Still, I respect the swing. And I’ll always maintain: the purest, most electrifying version of Dwayne Johnson will forever be The Rock with a live mic and a live crowd.
But here’s the point: despite the bloat, the bombs, and the billion-dollar juggernauts, there are five films where he either locks in the exact version of himself a movie needs, or he finds a different gear and elevates the whole thing.
Sometimes he’s the lead, sometimes he’s the spark-plug in a smaller role, but in each case, he adds immeasurably to the movie.
So, without further ado... or as the man himself would say, finally... are my five favorite Dwayne “The Rock” Johnson movies, ranked by my preference.
THE ROCK: RANKED
1) SOUTHLAND TALES (2006)
Richard Kelly’s apocalyptic neon fever dream where everybody’s wired, weird, and probably under surveillance. Dwayne plays Boxer Santaros, an amnesiac action star-turned-doomsday prophet with nervous hand flutters and a jittery vulnerability that you do not expect from The Rock.
It’s satire, sci-fi, showbiz, porn, politics, and energy crises thrown in a blender. The movie is messy and indulgent, and weirdly, and brilliantly beautiful.
This is the most actorly he’s ever been. He’s not “The Rock” here; he’s a skittish, half-broken Hollywood casualty wandering through a Lynchian parade. The movie’s a glorious trainwreck of a masterpiece, and I love it.
2) THE OTHER GUYS (2010)
Adam McKay detonates the buddy-cop genre and salts the earth. Johnson and Samuel L. Jackson show up as New York’s invincible super-cops, flexing, winking, and action-heroing so hard they basically parody every Bay movie ever made… and then they make the funniest exit in modern action-comedy history.
He’s on screen for minutes and steals the entire film’s tone. The opening chase alone is worth the price of admission, it is precision physical comedy disguised as action mayhem.
3) THE RUNDOWN (2003)
Old-school jungle adventure directed by Peter Berg. Johnson is Beck, a bounty hunter who wants out; Seann William Scott is the mouthy quarry; Rosario Dawson is the wild card; Christopher Walken chews scenery like it’s a food group.

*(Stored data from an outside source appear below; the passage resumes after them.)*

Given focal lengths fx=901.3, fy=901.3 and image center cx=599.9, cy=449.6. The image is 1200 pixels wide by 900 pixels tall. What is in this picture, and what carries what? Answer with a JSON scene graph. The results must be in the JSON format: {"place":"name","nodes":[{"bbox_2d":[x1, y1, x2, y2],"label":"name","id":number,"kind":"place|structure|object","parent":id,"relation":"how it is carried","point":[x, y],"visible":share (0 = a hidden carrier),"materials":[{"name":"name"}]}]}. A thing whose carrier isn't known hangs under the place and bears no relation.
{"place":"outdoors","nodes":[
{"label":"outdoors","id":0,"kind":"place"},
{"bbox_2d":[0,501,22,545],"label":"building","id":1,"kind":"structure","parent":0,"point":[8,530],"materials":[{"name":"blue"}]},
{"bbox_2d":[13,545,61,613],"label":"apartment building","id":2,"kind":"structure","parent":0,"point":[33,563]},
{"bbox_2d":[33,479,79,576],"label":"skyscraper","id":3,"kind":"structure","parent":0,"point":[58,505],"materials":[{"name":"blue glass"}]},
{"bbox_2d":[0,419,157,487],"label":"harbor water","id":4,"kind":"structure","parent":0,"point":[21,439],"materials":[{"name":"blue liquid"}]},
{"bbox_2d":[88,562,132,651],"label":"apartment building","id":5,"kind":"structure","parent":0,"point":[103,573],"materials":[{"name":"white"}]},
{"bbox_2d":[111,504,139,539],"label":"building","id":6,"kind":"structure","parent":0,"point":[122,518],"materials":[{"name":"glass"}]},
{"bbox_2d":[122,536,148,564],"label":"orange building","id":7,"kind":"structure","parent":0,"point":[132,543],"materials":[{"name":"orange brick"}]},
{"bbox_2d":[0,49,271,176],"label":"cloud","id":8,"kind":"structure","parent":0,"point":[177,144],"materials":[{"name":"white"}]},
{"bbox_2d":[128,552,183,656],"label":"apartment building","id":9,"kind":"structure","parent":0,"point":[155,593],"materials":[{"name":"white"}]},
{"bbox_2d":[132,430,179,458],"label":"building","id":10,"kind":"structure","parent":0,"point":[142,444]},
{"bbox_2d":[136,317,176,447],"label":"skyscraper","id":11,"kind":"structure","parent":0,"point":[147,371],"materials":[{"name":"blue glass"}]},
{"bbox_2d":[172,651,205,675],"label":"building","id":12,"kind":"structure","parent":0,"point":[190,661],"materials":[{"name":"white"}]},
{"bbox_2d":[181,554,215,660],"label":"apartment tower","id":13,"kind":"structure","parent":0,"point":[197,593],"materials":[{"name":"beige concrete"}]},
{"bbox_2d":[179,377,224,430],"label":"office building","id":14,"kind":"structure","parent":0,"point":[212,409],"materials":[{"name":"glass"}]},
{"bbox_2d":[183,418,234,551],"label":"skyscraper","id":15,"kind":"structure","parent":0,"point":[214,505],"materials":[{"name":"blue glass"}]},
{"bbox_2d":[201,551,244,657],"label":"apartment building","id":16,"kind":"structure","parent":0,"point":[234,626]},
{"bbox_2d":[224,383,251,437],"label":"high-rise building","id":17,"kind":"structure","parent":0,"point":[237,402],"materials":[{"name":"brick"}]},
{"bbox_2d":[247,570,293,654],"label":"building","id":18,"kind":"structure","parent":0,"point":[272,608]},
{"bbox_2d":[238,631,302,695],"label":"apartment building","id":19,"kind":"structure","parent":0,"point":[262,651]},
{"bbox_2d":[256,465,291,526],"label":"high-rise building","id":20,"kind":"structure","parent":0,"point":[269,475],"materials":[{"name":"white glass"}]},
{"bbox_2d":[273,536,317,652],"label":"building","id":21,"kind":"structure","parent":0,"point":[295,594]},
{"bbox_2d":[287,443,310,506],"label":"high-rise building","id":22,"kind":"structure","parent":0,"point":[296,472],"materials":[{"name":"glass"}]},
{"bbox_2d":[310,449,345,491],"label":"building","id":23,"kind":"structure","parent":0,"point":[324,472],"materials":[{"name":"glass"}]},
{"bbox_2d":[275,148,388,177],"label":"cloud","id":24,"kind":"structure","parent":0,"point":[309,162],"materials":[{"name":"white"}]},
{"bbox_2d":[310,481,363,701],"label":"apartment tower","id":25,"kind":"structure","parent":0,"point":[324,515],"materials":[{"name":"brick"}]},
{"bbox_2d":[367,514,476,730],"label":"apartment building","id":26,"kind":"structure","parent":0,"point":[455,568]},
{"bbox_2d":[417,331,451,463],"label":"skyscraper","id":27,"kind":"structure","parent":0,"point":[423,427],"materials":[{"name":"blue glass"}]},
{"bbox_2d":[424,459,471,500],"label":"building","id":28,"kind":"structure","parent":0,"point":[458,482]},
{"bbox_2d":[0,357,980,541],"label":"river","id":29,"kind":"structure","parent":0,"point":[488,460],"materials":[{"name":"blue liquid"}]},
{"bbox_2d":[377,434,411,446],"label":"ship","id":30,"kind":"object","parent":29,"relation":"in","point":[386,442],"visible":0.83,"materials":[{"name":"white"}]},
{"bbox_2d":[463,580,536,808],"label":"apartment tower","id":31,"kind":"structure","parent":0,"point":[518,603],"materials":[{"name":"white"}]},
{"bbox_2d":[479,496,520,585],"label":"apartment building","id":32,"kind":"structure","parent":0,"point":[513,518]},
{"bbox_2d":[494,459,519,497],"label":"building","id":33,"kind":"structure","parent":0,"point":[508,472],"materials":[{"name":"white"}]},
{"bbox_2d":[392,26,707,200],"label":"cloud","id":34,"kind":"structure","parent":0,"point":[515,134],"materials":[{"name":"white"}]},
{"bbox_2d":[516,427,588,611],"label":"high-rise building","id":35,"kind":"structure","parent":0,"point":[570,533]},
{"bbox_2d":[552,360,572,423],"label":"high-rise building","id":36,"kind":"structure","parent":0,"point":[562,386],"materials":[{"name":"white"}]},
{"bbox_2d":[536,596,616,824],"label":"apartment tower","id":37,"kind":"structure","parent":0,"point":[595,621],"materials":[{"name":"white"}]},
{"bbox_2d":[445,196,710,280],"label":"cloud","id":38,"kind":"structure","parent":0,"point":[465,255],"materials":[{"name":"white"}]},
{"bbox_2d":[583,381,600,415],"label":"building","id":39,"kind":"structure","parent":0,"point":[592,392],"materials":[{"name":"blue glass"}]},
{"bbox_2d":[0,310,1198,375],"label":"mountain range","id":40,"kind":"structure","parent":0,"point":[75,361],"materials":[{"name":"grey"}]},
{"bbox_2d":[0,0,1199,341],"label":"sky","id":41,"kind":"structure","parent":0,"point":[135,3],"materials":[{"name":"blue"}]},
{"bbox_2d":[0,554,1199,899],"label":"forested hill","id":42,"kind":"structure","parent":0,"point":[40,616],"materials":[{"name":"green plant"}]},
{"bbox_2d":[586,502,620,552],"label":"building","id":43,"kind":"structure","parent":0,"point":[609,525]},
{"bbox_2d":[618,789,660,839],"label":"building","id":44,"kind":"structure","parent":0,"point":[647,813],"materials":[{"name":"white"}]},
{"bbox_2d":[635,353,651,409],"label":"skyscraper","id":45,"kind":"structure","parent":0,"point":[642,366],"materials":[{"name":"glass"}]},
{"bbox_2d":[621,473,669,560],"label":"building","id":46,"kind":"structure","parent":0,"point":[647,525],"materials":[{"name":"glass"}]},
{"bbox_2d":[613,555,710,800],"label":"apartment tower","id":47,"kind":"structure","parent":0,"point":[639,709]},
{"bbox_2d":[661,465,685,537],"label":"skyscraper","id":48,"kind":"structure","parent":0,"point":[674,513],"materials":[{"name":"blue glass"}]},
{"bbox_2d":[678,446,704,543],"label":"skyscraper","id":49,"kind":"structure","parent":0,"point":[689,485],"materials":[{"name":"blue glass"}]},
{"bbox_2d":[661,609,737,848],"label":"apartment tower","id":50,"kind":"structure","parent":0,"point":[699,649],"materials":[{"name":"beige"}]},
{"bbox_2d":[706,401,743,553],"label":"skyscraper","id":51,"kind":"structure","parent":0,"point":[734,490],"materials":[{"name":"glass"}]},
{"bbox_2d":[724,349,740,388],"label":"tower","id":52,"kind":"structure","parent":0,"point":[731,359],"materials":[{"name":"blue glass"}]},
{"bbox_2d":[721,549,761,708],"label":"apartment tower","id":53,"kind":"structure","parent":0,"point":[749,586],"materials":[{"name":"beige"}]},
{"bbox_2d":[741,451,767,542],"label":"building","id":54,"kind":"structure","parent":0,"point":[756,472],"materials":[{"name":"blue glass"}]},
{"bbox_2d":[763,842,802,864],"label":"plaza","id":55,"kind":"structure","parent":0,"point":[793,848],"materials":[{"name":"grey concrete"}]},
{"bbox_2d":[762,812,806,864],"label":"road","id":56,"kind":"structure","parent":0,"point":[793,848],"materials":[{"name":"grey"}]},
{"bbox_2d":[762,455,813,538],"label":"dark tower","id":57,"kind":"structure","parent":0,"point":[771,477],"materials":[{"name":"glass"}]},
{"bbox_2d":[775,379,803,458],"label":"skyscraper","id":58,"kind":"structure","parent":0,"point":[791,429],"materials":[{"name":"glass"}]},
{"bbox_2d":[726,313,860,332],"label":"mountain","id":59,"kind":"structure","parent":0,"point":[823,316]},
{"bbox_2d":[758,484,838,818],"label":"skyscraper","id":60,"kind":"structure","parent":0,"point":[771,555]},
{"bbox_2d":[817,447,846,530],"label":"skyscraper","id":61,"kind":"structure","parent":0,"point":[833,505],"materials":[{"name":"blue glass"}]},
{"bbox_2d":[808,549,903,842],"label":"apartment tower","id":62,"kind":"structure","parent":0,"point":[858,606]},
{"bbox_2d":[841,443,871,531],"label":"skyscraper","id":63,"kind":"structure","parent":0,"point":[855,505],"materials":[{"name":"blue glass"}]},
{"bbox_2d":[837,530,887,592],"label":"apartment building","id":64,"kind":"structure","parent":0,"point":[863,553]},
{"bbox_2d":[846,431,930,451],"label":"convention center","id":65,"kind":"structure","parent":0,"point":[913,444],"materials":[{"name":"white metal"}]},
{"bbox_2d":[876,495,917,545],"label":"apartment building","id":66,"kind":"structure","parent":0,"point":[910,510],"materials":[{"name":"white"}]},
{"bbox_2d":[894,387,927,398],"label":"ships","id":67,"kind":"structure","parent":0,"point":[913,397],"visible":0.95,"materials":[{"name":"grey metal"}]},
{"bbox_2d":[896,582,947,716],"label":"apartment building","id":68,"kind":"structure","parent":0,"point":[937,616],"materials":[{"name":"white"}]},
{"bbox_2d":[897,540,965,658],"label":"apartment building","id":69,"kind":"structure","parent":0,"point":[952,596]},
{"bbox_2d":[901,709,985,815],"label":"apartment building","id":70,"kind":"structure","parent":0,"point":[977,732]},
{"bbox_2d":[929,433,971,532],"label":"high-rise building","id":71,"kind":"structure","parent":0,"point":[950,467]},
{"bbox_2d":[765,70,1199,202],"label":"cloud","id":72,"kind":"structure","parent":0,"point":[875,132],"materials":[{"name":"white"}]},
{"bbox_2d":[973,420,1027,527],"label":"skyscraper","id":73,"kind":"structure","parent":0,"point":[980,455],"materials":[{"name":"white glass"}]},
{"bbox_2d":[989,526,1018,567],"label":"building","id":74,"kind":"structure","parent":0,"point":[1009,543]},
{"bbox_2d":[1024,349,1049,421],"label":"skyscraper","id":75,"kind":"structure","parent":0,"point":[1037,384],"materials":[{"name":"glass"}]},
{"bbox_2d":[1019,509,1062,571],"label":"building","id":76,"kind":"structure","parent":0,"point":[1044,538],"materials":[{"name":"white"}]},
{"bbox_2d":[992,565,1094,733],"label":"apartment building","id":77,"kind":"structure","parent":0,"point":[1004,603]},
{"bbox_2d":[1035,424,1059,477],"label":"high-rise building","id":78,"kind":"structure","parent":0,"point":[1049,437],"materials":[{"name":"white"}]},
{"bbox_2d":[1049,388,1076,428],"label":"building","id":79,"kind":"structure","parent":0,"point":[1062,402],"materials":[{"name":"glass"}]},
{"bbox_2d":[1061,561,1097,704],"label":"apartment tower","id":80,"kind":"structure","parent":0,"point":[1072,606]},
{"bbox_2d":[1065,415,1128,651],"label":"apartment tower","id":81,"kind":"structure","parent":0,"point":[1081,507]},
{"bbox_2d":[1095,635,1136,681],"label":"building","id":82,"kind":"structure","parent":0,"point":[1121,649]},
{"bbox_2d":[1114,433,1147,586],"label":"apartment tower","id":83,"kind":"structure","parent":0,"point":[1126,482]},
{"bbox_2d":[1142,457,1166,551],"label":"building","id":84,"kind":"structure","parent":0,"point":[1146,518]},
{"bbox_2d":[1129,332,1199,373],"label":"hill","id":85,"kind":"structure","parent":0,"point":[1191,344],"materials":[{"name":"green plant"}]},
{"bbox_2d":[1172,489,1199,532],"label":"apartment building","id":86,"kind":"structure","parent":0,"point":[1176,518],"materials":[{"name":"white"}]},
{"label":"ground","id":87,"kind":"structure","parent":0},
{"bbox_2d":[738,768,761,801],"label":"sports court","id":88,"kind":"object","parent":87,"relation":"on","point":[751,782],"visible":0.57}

The fights are clean, kinetic, funny, and Johnson balances deadpan intimidation with great comic timing.
This is the movie that proved he could carry a classic matinee romp. The “whip fight,” the thunder/rolling-down-the-hill gags, Walken’s “Tooth Fairy” speech... it’s a blast. If you only watch one pure actioner from him, make it this.
4) FIGHTING WITH MY FAMILY (2019)
Stephen Merchant’s heartfelt, very British wrestling dramedy about Saraya/Paige (a star-making Florence Pugh). Johnson produces and pops in as The Rock (mentor, motivator, walking dopamine shot) and the movie nails the family-biz chaos of pro wrestling without sneering at it. It understands the grind, the psychology, the craft.
As a lifelong wrestling freak, this one got me right in the feelings. The Rock’s cameos aren’t vanity beats; they matter to Paige’s arc. And Pugh? Awesome. She pins the movie clean in the center of the ring.
5) WALKING TALL (2004)
A lean, blue-collar remake of the ’73 drive-in classic. Johnson plays a modernized Buford Pusser-type, an ex-soldier who comes home to find his town rotted by a sleazy casino and decides justice looks like a two-by-four.
It’s simple, unpretentious, and delivers crunchy, crowd-pleasing payback. Not subtle. Not trying to be. It’s a Saturday-night, fist-pump special with a star who knows exactly how to sell righteous anger and a mean right hook. Sometimes you just want the plank.